The ICE plot confirms the same overall pattern (orange line), but also shows how much students differ. Some students get a big boost in predicted grades as they study more, while others barely improve. So the effect of studytime isn’t the same for everyone.

I can see a similar trend from the ALE plot but with a smoother curve. Instead of a sudden jump at 2, it shows a more gradual rise as studytime increases. This happens because ALE corrects for correlations (students who study more may also differ on other things)- thus avoiding the the sharp jump that is visible in the PDP and giving it a cleaner view of the effect.

Overall, we can evidently see that more studytime is linked to better performance. PDP shows the sharp average jump, ICE shows that not all students benefit equally, and ALE shows the gradual upward slope once we account for correlations.

So far, the PDP, ICE, and ALE plots for absences and studytime on their own give us a good idea of how each feature affects predicted grades individually. But in reality, these factors don’t act in isolation — how much time a student studies might matter differently depending on how often they miss class. To capture this kind of interaction, we need to look at both features together.
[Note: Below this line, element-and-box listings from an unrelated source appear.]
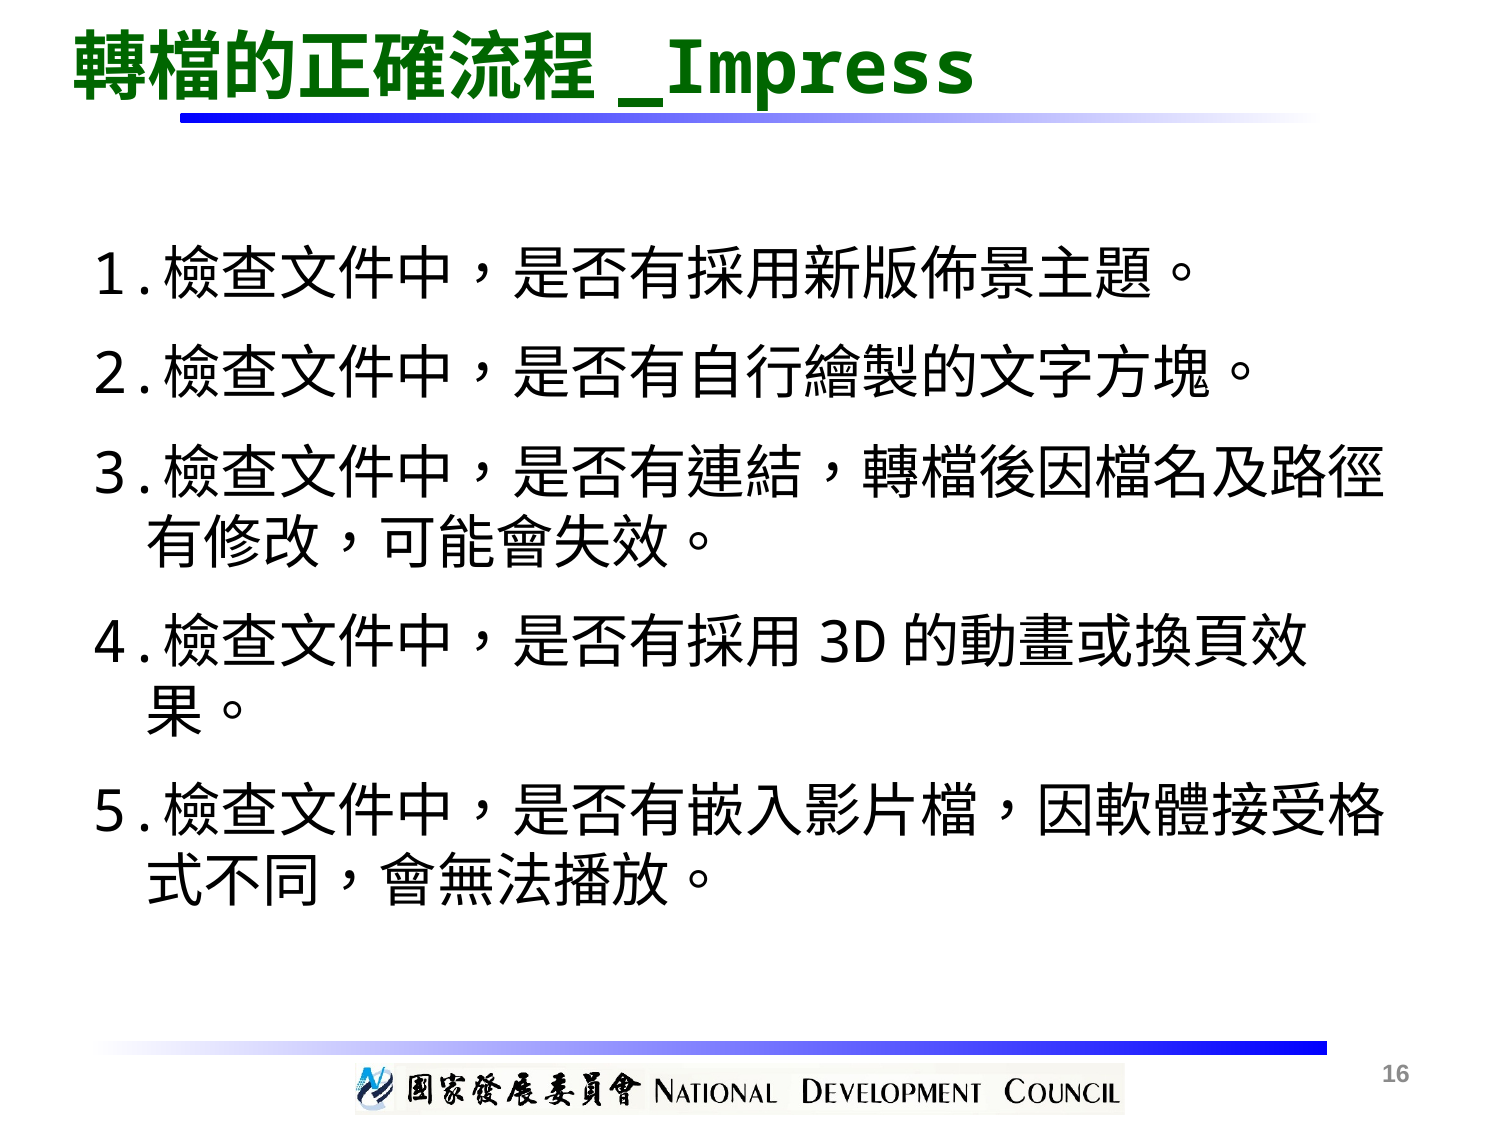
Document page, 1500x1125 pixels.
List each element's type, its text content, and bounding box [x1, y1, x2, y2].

picture [355, 1063, 1125, 1115]
title 轉檔的正確流程_Impress [72, 9, 1423, 119]
list 檢查文件中，是否有採用新版佈景主題。 檢查文件中，是否有自行繪製的文字方塊。 檢查文件中，是否有連結，轉檔後因檔名及路徑有修改，可能會失效。 檢查文件中，是否有採用3D的動畫或換頁效果。 檢查文件中，是否有嵌入影片檔，因軟體接受格式不同，會無法播放。 [75, 236, 1425, 1005]
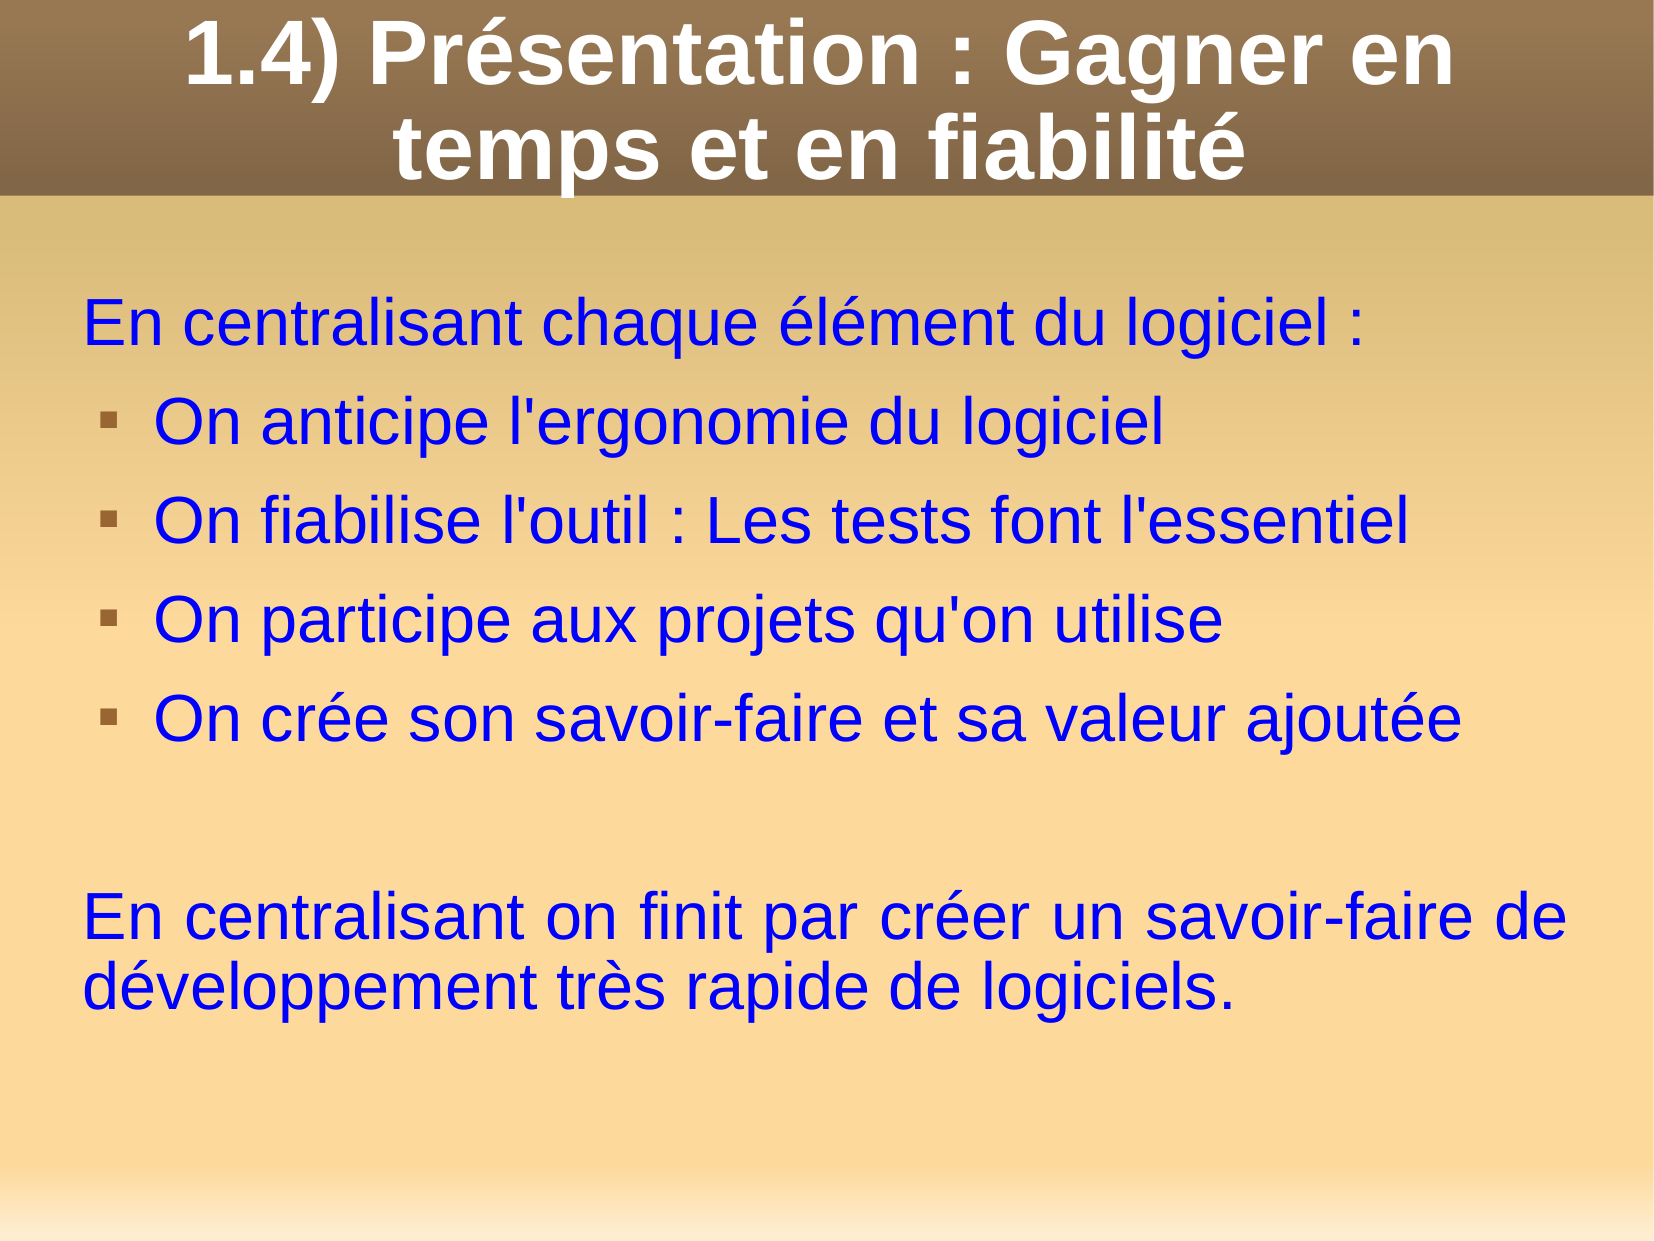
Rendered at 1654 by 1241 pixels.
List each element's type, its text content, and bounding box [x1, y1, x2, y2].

list En centralisant chaque élément du logiciel : On anticipe l'ergonomie du logiciel On fiabilise l'outil : Les tests font l'essentiel On participe aux projets qu'on utilise On crée son savoir-faire et sa valeur ajoutée En centralisant on finit par créer un savoir-faire de développement très rapide de logiciels. [82, 290, 1571, 1094]
title 1.4) Présentation : Gagner en temps et en fiabilité [76, 4, 1565, 203]
picture [0, 0, 1654, 1241]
Thus, in the setion below, I also create the 2D ALE plot to understand the dynamics of both my chosen features.

### 2D ALE plot for absence and studytime

In [None]:
ax = ale_plot(rf, X_train, ["absences", "studytime"], bins=10, monte_carlo=True)
fig = ax.get_figure()
fig.set_size_inches(8, 6)
plt.tight_layout()
plt.show()

From the 2D ALE plot, I see that students with high absences and low studytime do the worst (blue area). On the flip side, students with higher studytime and only moderate absences do better (red area). Either extreme is bad — very high absences or very low studytime both push grades down.

The 1D ALE plots already showed this: more absences hurt, more studytime helps. The 2D version just makes clear how the two interact.
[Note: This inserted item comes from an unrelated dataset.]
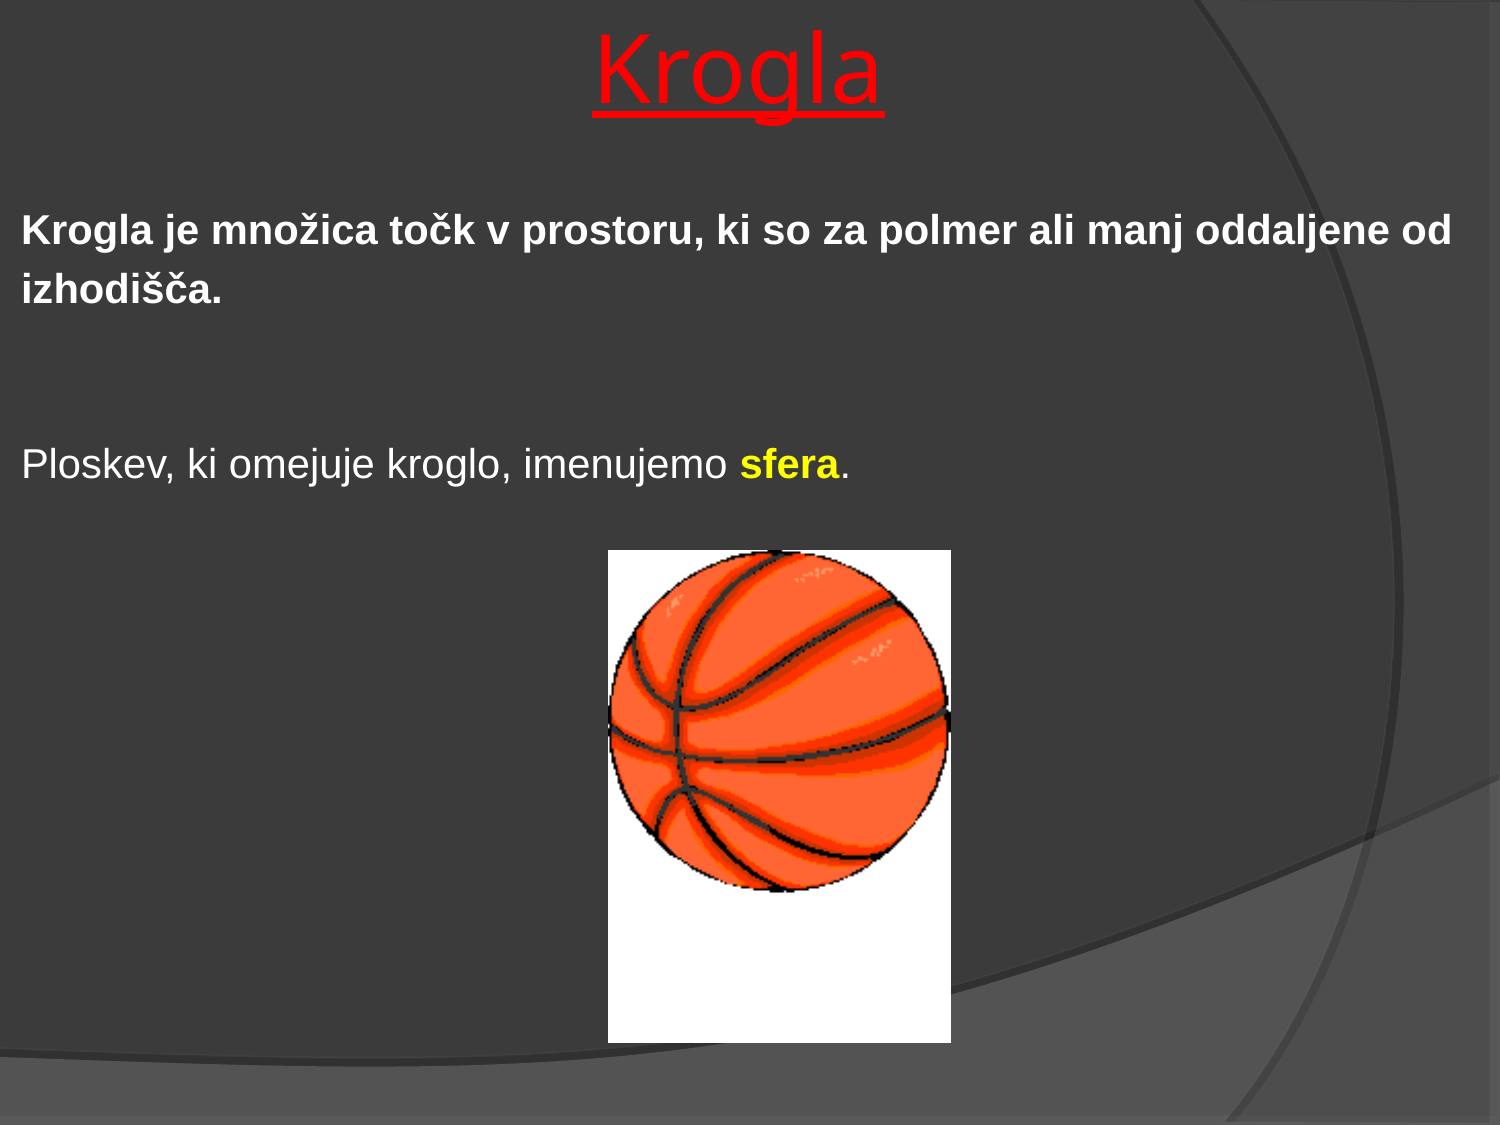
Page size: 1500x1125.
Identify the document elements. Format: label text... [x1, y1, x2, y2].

title Krogla [584, 0, 928, 137]
list Krogla je množica točk v prostoru, ki so za polmer ali manj oddaljene od izhodišča. Ploskev, ki omejuje kroglo, imenujemo sfera. [0, 137, 1500, 1125]
picture [608, 550, 951, 1043]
One thing that stands out is the very top-left corner (low absences + very high studytime). It shows a neutral or even slightly negative effect. That’s probably because there aren’t many students in this group, so the estimates get noisy. It’s similar to what we saw in the PDP for absences, where the tiny bump at zero absences was likely due to very few students falling into that category.
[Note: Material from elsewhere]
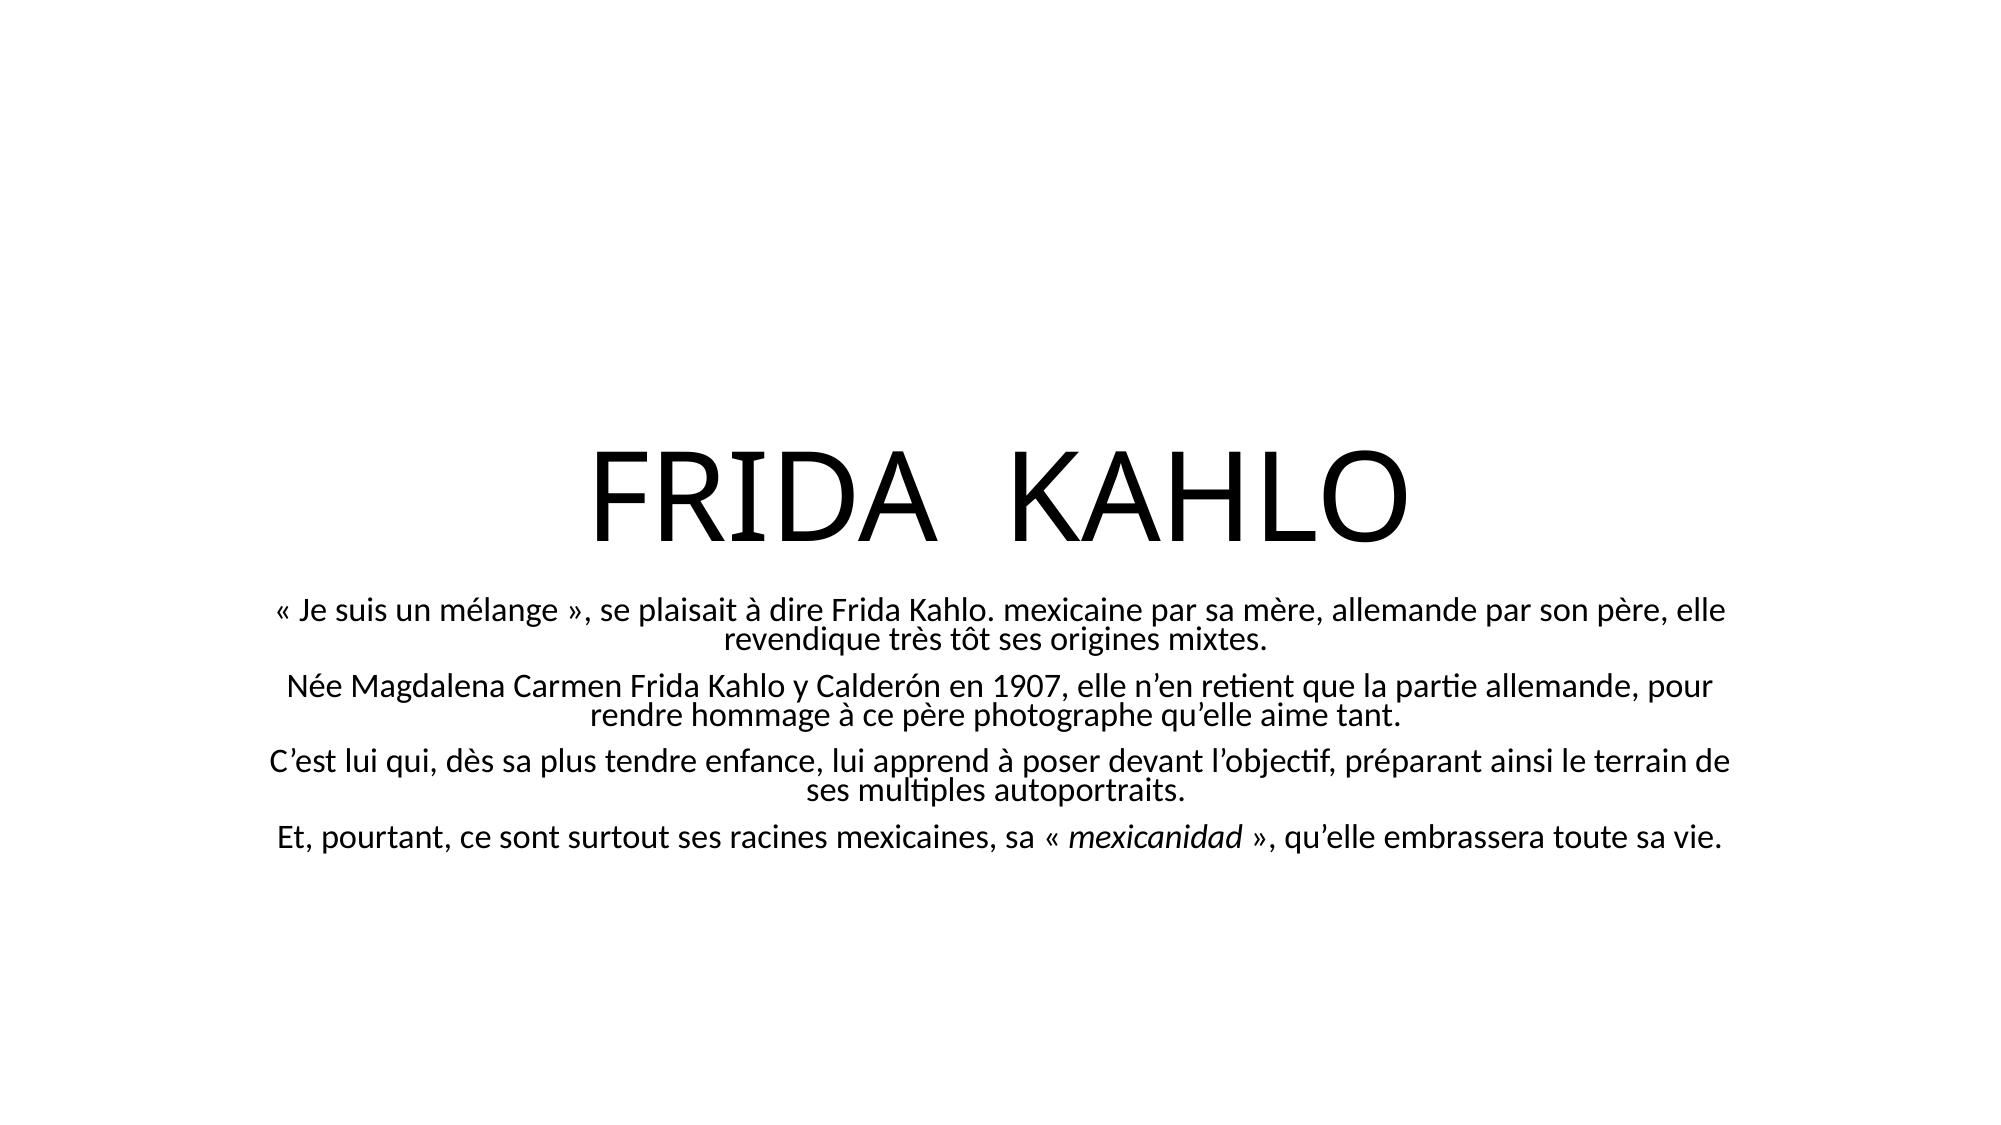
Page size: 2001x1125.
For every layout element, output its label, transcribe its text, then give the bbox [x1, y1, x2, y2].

Overall, the plots clearly show that, both absences and studytime, play an important role in predicting grades. Low absences and higher studytime are linked to better performance, while skipping too many classes or barely studying drags grades down. The PDPs gave the big picture averages, the ICE plots showed how students differ, and the ALE plots helped clean up the effects and reveal the interactions. Simply put, showing up and putting in the study hours really does matter.